Drawing from our recent series on healthcare IoT, here are three stakeholder groups within the healthcare and life sciences ecosystem that stand to benefit greatly from this new level of connectivity and the more continuous, predictive and preventive care it enables.
Too often, the life sciences industry has delivered a one-size-fits-all approach to clinical trials and patient care that may not represent real-life, individual situations — situations that require tailored engagement that wrap therapies and interventions in end-to-end, digital solutions.
This can and should change. Device connectivity and access to data are impacting every aspect of healthcare and life sciences, moving the industry away from acute, episodic care, to a system that is more participatory and predictive.
For example, a patient may be walking a mere 24 hours after a typical hip surgery and could be discharged from the hospital a day or two after the procedure.
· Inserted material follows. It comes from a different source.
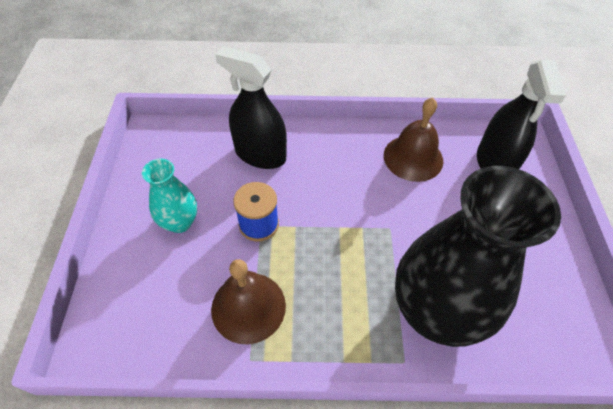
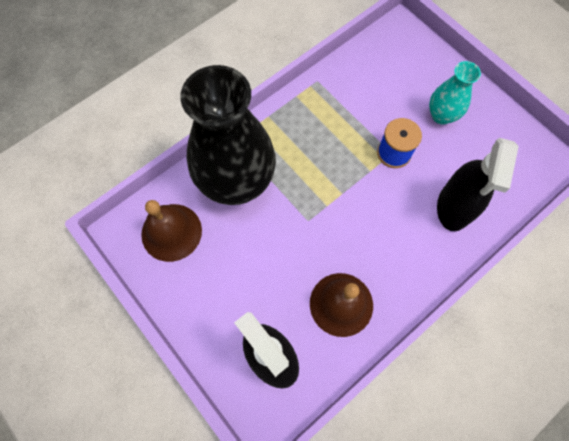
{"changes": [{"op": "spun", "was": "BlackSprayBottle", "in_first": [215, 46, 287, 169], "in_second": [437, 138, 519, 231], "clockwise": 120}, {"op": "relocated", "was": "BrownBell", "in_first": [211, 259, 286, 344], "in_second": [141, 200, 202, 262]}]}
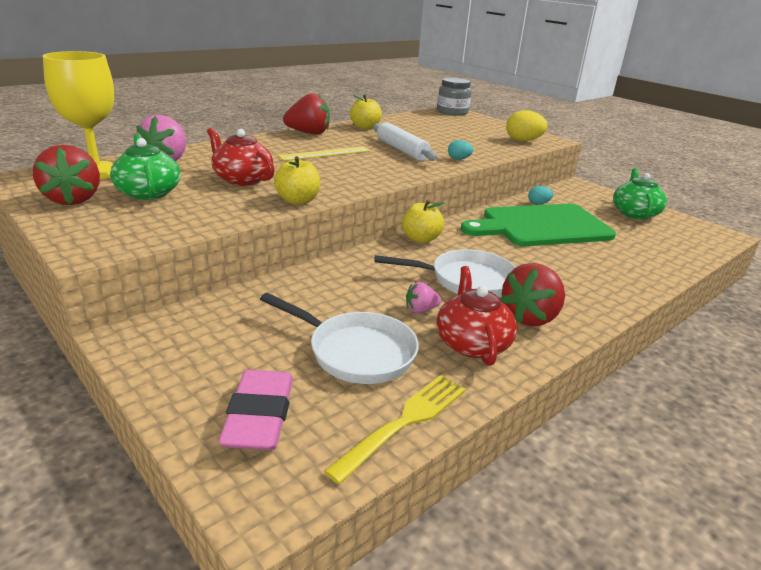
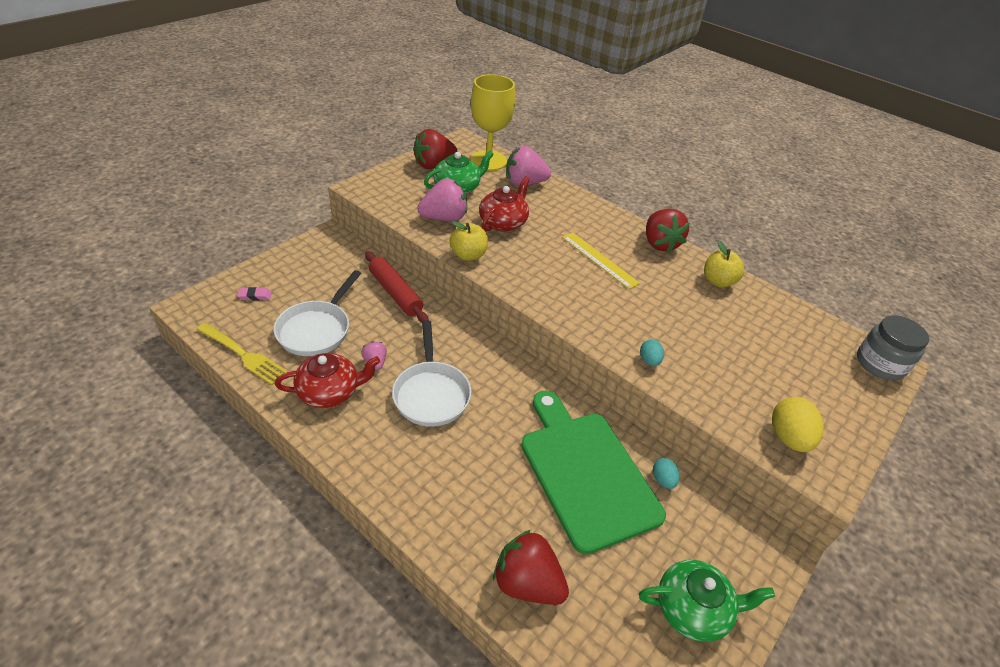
{"changes": [{"op": "missing", "was": "WhiteRollingPin", "in_first": [373, 122, 438, 161]}, {"op": "missing", "was": "YellowApple", "in_first": [402, 200, 445, 243]}, {"op": "relocated", "was": "RedStrawberry", "in_first": [500, 263, 565, 326], "in_second": [493, 530, 569, 605]}, {"op": "size", "was": "PinkEraser", "in_first": [218, 370, 293, 450], "in_second": [237, 287, 272, 301], "ratio": 0.46}, {"op": "appeared", "now": "PinkStrawberry", "in_second": [417, 178, 467, 221]}, {"op": "appeared", "now": "RedRollingPin", "in_second": [365, 251, 429, 323]}]}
However, that episodic care experience belies a much longer recovery and rehabilitation period spanning weeks or months.
While that care experience today takes place largely outside the purview of the orthopedic surgeon, better device connectivity can enable patient monitoring — and even patient services — to be extended well beyond the length of the initial hospital visit. Rather than relying on spotty reporting from physical therapists or the patients themselves, an orthopedist can continuously and seamlessly track a patient’s progress, and then decide when and how to intervene if things aren’t going as expected. Zimmer’s mymobility application, which supports patient engagement and monitoring outside the hospital following surgery, is a good example of what this looks like in practice.
Sensors and instrumentation — and the hundreds of APIs that connect them — can provide accurate and timely data about many parameters of the human condition. When this is all properly orchestrated, we can better understand how diseases progress and how bodies respond to various interventions.
That’s the intent behind our alliance with Philips and its HealthSuite Digital Platform, which is built on AWS and designed to simplify and standardize device connectivity, data access, identity management, and structured and unstructured data management within a high-trust, HIPAA and GDPR-compliant environment.
We believe that life sciences companies can derive true value from this influx of new data. Not only can the resulting insights inform new services, drugs and therapies and inspire new models of continuous engagement; they can also improve adherence to treatment and patient health.